8. It hurts that new people in your life never got to meet them. Most of the friends I have now never got to meet my mom, or if they did, they never got to know her well. This especially sucks when it comes to dating. I see so much of my mom in myself, and I know that she was the person who most influenced who I am today. I talk about her so often even three years after she’s been gone, and I wish more than anything that the new people in my life could have met her. 

9. You’re already going through a time of great confusion and change. Your 20s is supposed to be the decade where you discover who you are as an adult and how you fit into the world.
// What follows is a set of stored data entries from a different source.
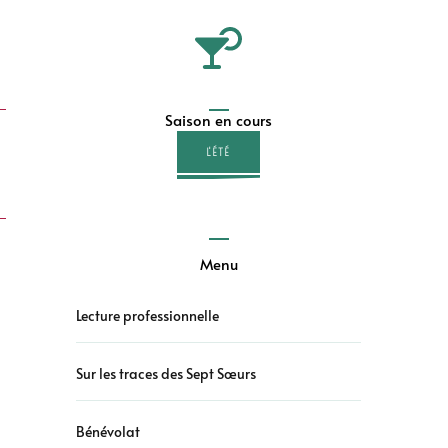
Saison en cours
L'ÉTÉ
Menu
Lecture professionnelle
Sur les traces des Sept Sœurs
Bénévolat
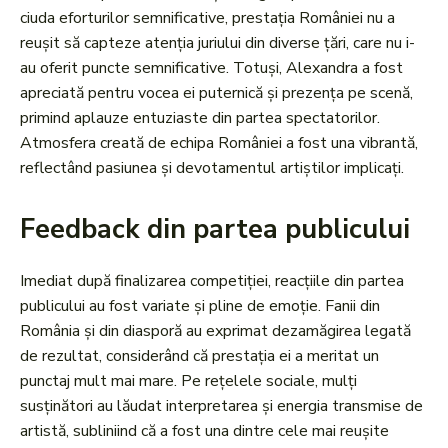
ciuda eforturilor semnificative, prestația României nu a
reușit să capteze atenția juriului din diverse țări, care nu i-
au oferit puncte semnificative. Totuși, Alexandra a fost
apreciată pentru vocea ei puternică și prezența pe scenă,
primind aplauze entuziaste din partea spectatorilor.
Atmosfera creată de echipa României a fost una vibrantă,
reflectând pasiunea și devotamentul artiștilor implicați.
Feedback din partea publicului
Imediat după finalizarea competiției, reacțiile din partea
publicului au fost variate și pline de emoție. Fanii din
România și din diasporă au exprimat dezamăgirea legată
de rezultat, considerând că prestația ei a meritat un
punctaj mult mai mare. Pe rețelele sociale, mulți
susținători au lăudat interpretarea și energia transmise de
artistă, subliniind că a fost una dintre cele mai reușite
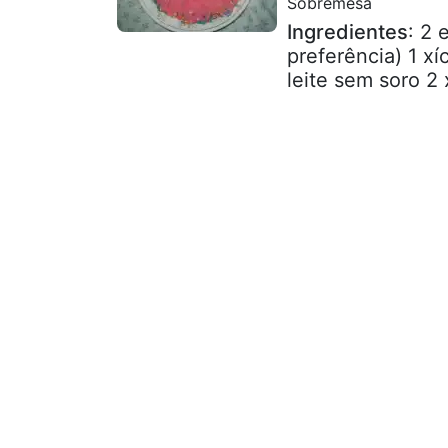
Sobremesa
Ingredientes
: 2 
preferência) 1 x
leite sem soro 2 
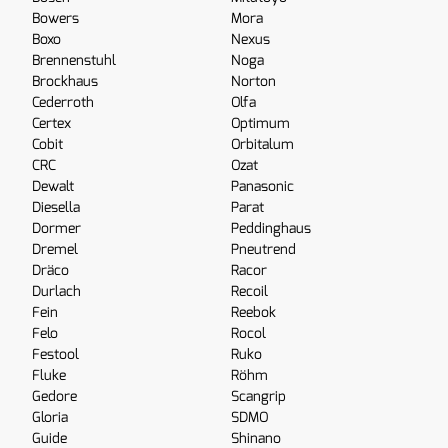
Bowers
Mora
Boxo
Nexus
Brennenstuhl
Noga
Brockhaus
Norton
Cederroth
Olfa
Certex
Optimum
Cobit
Orbitalum
CRC
Ozat
Dewalt
Panasonic
Diesella
Parat
Dormer
Peddinghaus
Dremel
Pneutrend
Dräco
Racor
Durlach
Recoil
Fein
Reebok
Felo
Rocol
Festool
Ruko
Fluke
Röhm
Gedore
Scangrip
Gloria
SDMO
Guide
Shinano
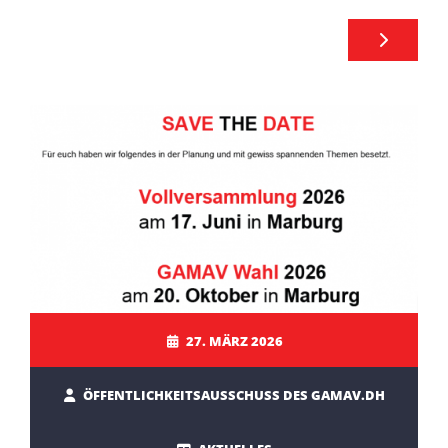
27. MÄRZ 2026
ÖFFENTLICHKEITSAUSSCHUSS DES GAMAV.DH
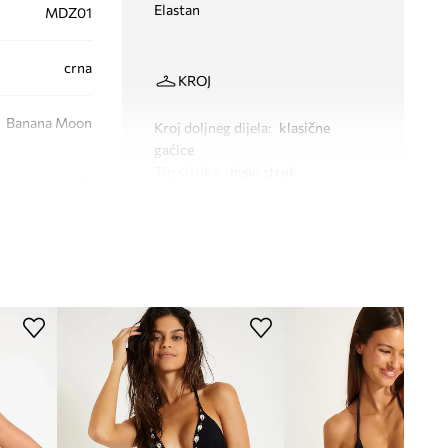
Elastan
MDZ01
crna
KROJ
Banana Moon
Kroj doljneg dijela
:
klasične
gaćice
Tip struka
:
niski struk
Kroj grudnjaka
:
trokutasti
Vrsta naramenica
:
za oko vrata
Žica
:
Ne
DIMENZIJE
Manja veličina
Preporučamo da odaberete veću veličinu
nego što inače nosite.
Tablica veličina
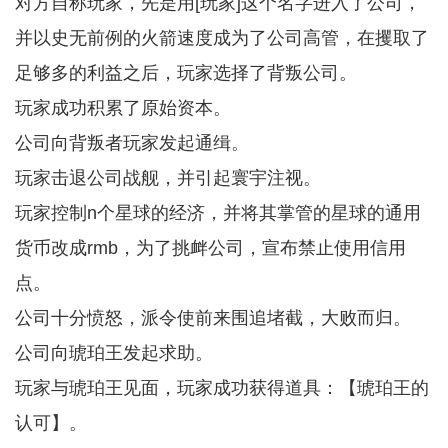
对方自称玩家，先是用[玩家]这个名字进入了公司，
并以史无前例的火箭速度成为了公司高管，在攫取了
足够多的利益之后，玩家选择了背叛公司。
玩家成功积累了原始资本。
公司向背叛者玩家发起通缉。
玩家击退公司战舰，并引起寰宇注视。
玩家控制n个星球的经济，并将其掌管的星球的通用
货币改成rmb，为了挑衅公司，宣布禁止使用信用
点。
公司十分愤怒，派令使前来围追堵截，大败而归。
公司向琥珀王发起求助。
玩家与琥珀王见面，玩家成功获得道具：【琥珀王的
认可】。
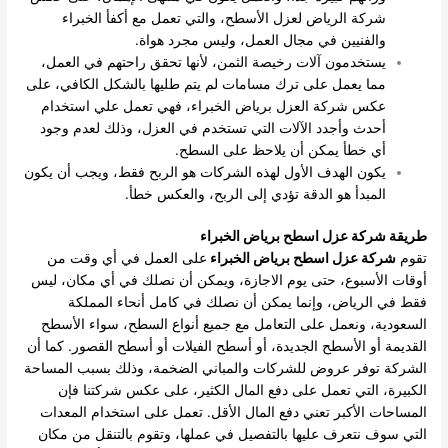
شركة الرياض لعزل الأسطح، والتي تعمل مع أكفأ الخبراء
والفنيين في مجال العمل، وليس مجرد هواة.
يستخدمون آلات رخيصة الثمن، لأنها تحقق راحتهم في العمل،
مما يعمل على ترك مسامات لم يتم طليها بالشكل الكافي، على
عكس شركة العزل برياض الخبراء، فهي تعمل علي استخدام
أحدث وأجدد الآلات التي تستخدم في العزل، وذلك لعدم وجود
أي خطأ يمكن أن يلاحظ على السطح.
يكون الهدف الأول لهذه الشركات هو الربح فقط، ويجب أن يكون
المبدأ هو الدقة تؤدي إلى الربح، والعكس خطأ.
طريقة شركة عزل اسطح برياض الخبراء
تقوم
شركة عزل اسطح برياض الخبراء
على العمل في أي وقت من
أوقات الأسبوع، حتى يوم الاجازة، ويمكن أن نصلك في أي مكان، ليس
فقط في الرياض، وإنما يمكن أن نصلك في كامل أنحاء المملكة
السعودية، ونعمل على التعامل مع جميع أنواع السطح، سواء الأسطح
القديمة أو الأسطح الجديدة، أو أسطح الفيلات أو أسطح القصور.
كما أن
الشركة توفر عروض للشركات والمباني الضخمة، وذلك بسبب المساحة
الكبيرة، التي تعمل على دفع المال الكثير، على عكس شركتنا فإن
المساحات الأكبر تعني دفع المال الأقل.
تعمل على استخدام المعدات
التي سوف نتعرف عليها بالتفصيل في عملها، وتقوم بالتنقل من مكان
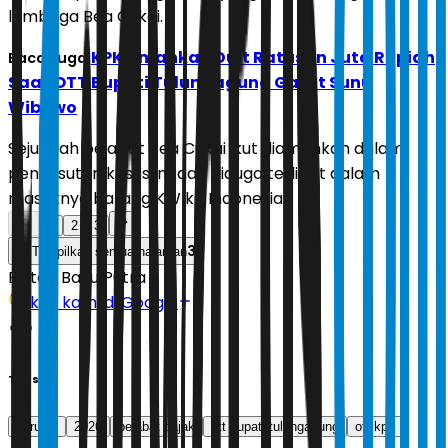
lembaga Bea Cukai.
KPK Amankan Duit Ratusan Juta Rupiah
Baca Juga:
Saat OTT Bupati Tulungagung Gatut Sunu
Wibowo
Sejumlah pejabat Bea Cukai ikut diamankan dalam
pengusutan kasus ini, dan diduga terlibat dalam
masuknya barang KW ke Indonesia.
1
2
3
3
Tampilkan semua halaman
Editor:
Bayu Putra
Ikuti kami di Google
Tags
korupsi
2026
pejabat pajak
ott bupati tulungagung
ott kpk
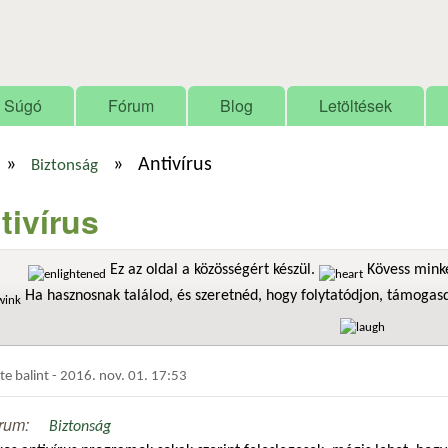
Ugrás a tartalomra
Súgó
Fórum
Blog
Letöltések
»
»
Antivírus
Biztonság
tivírus
Ez az oldal a közösségért készül.
Kövess minke
Ha hasznosnak találod, és szeretnéd, hogy folytatódjon, támoga
dte
balint
-
2016. nov. 01. 17:53
rum:
Biztonság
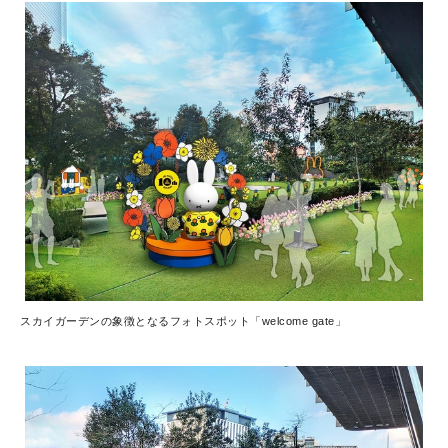
スカイガーデンの象徴となるフォトスポット「welcome gate」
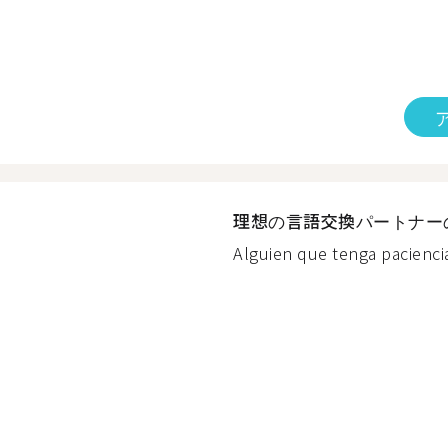
理想の言語交換パートナー
Alguien que tenga paciencia 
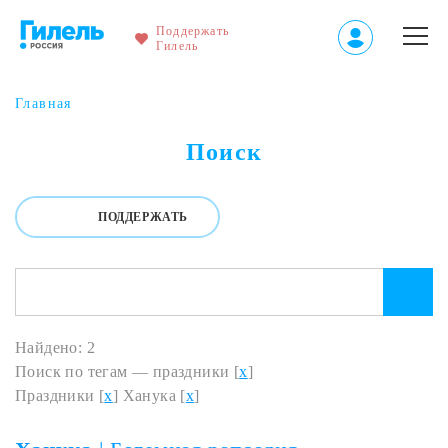
Поддержать
Гилель
Главная
Поиск
ПОДДЕРЖАТЬ
Найдено: 2
Поиск по тегам — праздники [
x
]
Праздники [
x
] Ханука [
x
]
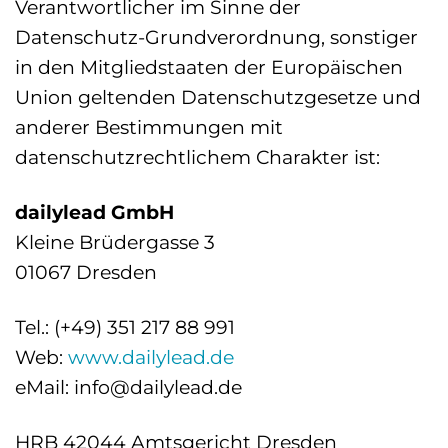
Verantwortlicher im Sinne der
Datenschutz-Grundverordnung, sonstiger
in den Mitgliedstaaten der Europäischen
Union geltenden Datenschutzgesetze und
anderer Bestimmungen mit
datenschutzrechtlichem Charakter ist:
dailylead GmbH
Kleine Brüdergasse 3
01067 Dresden
Tel.: (+49) 351 217 88 991
Web:
www.dailylead.de
eMail: info@dailylead.de
HRB 42044 Amtsgericht Dresden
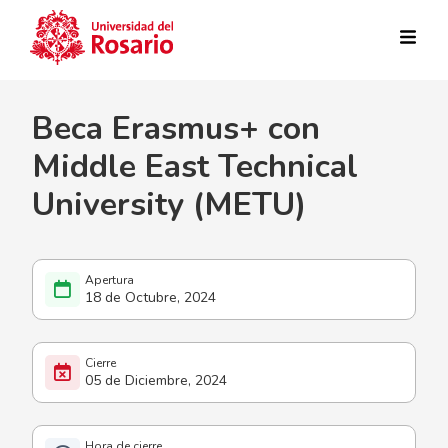
Pasar al contenido principal
Beca Erasmus+ con
Middle East Technical
University (METU)
18 de Octubre, 2024
05 de Diciembre, 2024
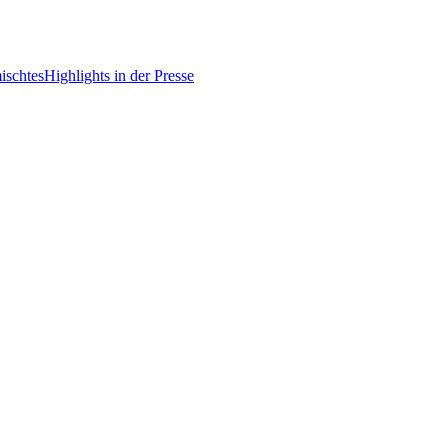
ischtes
Highlights in der Presse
You’re starting to date more seriously, you might be in college or starting a career, moving out on your own, traveling, learning how to budget, figuring out what you want to do with your life… When my mom got sick, I know that personally I was struggling a lot with wanting to change my major and being unsure if the premed path I was on was right for me. *Spoiler alert: It wasn’t.* And for people who lose a parent at an even younger age, childhood and the teenage years are also times of immense change. Your body is changing, you’re learning to navigate the world as a human being, you’re learning facts in school at a rapid rate… It’s all very stressful. That’s not to say later eras of life are less stressful, but once you get more life experience, you don’t need to rely on your parents as much. The childhood years through the early 20s are a time when many people still rely on their parents for emotional support because the brain isn’t at full maturity yet. Losing a parent during that time can be extra devastating and feel like your whole world has fallen apart.

10. Social media can suck. Especially for me on Mother’s Day. And this year, on International Women’s Day too. There are so many posts of people smiling happily with their mothers. I usually have to avoid social media on those days. I’m not saying it’s wrong for anyone to want to post those photos of appreciation, and I understand that social media only displays the happiest moments of our lives. I know not everyone’s relationship with their mother is perfect. But it does make me jealous and can deepen the wound I already feel on those holidays when I am bombarded with photos of happy-looking, lively mothers and their daughters about how lucky they are to have such a fantastic mom. The pain is lessening as time goes by, but it still feels like salt in a wound on those days for me.